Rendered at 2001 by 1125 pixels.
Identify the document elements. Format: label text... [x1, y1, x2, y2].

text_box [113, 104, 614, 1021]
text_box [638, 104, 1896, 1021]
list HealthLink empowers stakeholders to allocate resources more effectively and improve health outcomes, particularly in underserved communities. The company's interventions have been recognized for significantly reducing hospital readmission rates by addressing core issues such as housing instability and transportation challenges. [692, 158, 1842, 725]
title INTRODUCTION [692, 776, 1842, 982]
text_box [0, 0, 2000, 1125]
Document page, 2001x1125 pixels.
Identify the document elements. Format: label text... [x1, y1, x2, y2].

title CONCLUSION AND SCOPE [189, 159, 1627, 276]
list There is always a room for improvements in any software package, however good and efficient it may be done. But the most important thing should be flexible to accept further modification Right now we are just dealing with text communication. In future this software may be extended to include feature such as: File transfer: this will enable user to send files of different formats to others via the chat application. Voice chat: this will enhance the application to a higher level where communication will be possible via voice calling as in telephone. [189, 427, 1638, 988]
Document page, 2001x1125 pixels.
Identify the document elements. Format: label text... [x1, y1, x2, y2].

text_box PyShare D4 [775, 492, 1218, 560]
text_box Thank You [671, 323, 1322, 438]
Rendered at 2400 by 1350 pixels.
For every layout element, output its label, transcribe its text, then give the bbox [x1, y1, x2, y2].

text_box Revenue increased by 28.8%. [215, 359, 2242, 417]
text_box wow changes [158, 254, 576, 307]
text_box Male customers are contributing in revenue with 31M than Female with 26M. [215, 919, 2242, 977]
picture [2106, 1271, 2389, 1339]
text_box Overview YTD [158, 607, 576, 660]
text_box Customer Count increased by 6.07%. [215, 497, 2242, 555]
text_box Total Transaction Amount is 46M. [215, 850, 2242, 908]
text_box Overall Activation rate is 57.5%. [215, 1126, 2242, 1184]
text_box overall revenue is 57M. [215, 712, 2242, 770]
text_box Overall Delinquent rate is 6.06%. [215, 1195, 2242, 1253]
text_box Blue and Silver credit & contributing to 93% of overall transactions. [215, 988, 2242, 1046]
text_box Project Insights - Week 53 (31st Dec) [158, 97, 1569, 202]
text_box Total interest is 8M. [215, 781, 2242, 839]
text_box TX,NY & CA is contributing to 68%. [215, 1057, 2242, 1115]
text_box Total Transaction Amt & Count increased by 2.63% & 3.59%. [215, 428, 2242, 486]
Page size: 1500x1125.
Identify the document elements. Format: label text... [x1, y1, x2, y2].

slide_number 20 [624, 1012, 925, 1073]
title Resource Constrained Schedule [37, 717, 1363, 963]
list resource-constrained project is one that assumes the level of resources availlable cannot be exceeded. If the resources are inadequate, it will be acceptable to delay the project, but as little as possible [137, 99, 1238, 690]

┄┄┄┄┄┄

Write out all the records above again, exactly as they stand.

Rendered at 2001 by 1125 pixels.
Identify the document elements. Format: label text... [x1, y1, x2, y2].

text_box [113, 104, 614, 1021]
text_box [638, 104, 1896, 1021]
list HealthLink empowers stakeholders to allocate resources more effectively and improve health outcomes, particularly in underserved communities. The company's interventions have been recognized for significantly reducing hospital readmission rates by addressing core issues such as housing instability and transportation challenges. [692, 158, 1842, 725]
title INTRODUCTION [692, 776, 1842, 982]
text_box [0, 0, 2000, 1125]
Document page, 2001x1125 pixels.
Identify the document elements. Format: label text... [x1, y1, x2, y2].

title CONCLUSION AND SCOPE [189, 159, 1627, 276]
list There is always a room for improvements in any software package, however good and efficient it may be done. But the most important thing should be flexible to accept further modification Right now we are just dealing with text communication. In future this software may be extended to include feature such as: File transfer: this will enable user to send files of different formats to others via the chat application. Voice chat: this will enhance the application to a higher level where communication will be possible via voice calling as in telephone. [189, 427, 1638, 988]
Document page, 2001x1125 pixels.
Identify the document elements. Format: label text... [x1, y1, x2, y2].

text_box PyShare D4 [775, 492, 1218, 560]
text_box Thank You [671, 323, 1322, 438]
Rendered at 2400 by 1350 pixels.
For every layout element, output its label, transcribe its text, then give the bbox [x1, y1, x2, y2].

text_box Revenue increased by 28.8%. [215, 359, 2242, 417]
text_box wow changes [158, 254, 576, 307]
text_box Male customers are contributing in revenue with 31M than Female with 26M. [215, 919, 2242, 977]
picture [2106, 1271, 2389, 1339]
text_box Overview YTD [158, 607, 576, 660]
text_box Customer Count increased by 6.07%. [215, 497, 2242, 555]
text_box Total Transaction Amount is 46M. [215, 850, 2242, 908]
text_box Overall Activation rate is 57.5%. [215, 1126, 2242, 1184]
text_box overall revenue is 57M. [215, 712, 2242, 770]
text_box Overall Delinquent rate is 6.06%. [215, 1195, 2242, 1253]
text_box Blue and Silver credit & contributing to 93% of overall transactions. [215, 988, 2242, 1046]
text_box Project Insights - Week 53 (31st Dec) [158, 97, 1569, 202]
text_box Total interest is 8M. [215, 781, 2242, 839]
text_box TX,NY & CA is contributing to 68%. [215, 1057, 2242, 1115]
text_box Total Transaction Amt & Count increased by 2.63% & 3.59%. [215, 428, 2242, 486]
Page size: 1500x1125.
Identify the document elements. Format: label text... [x1, y1, x2, y2].

slide_number 20 [624, 1012, 925, 1073]
title Resource Constrained Schedule [37, 717, 1363, 963]
list resource-constrained project is one that assumes the level of resources availlable cannot be exceeded. If the resources are inadequate, it will be acceptable to delay the project, but as little as possible [137, 99, 1238, 690]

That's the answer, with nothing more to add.